Problem details: Output exactly the lines from the one containing "#CapstoneParticipate" through the final line of the entries below, both included, and skip the pictures.

Extracted page text data:
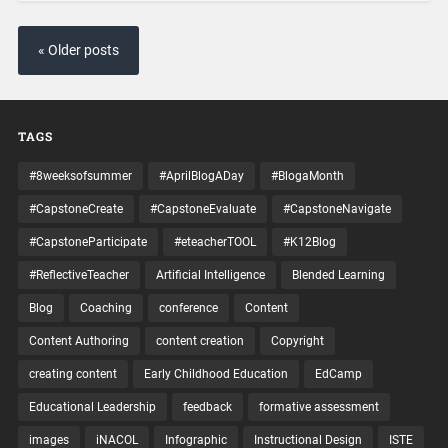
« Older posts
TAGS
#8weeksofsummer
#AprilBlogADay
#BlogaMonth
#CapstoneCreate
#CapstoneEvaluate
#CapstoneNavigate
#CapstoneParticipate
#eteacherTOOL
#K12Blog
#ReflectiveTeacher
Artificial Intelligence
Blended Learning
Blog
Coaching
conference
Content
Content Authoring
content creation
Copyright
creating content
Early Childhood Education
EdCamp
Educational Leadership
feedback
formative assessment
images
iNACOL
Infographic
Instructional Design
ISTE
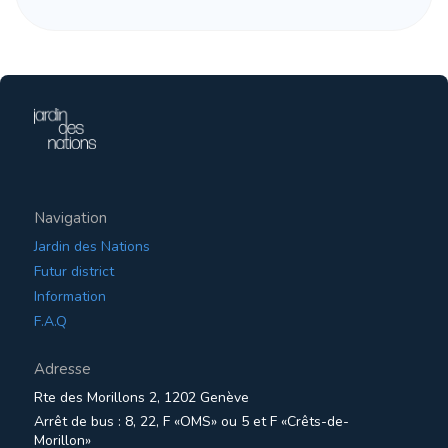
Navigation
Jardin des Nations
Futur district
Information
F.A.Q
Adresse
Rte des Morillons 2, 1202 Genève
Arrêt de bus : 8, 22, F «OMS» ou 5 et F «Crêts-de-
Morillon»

Task answer:
#CapstoneParticipate
#eteacherTOOL
#K12Blog
#ReflectiveTeacher
Artificial Intelligence
Blended Learning
Blog
Coaching
conference
Content
Content Authoring
content creation
Copyright
creating content
Early Childhood Education
EdCamp
Educational Leadership
feedback
formative assessment
images
iNACOL
Infographic
Instructional Design
ISTE
Navigation
Jardin des Nations
Futur district
Information
F.A.Q
Adresse
Rte des Morillons 2, 1202 Genève
Arrêt de bus : 8, 22, F «OMS» ou 5 et F «Crêts-de-
Morillon»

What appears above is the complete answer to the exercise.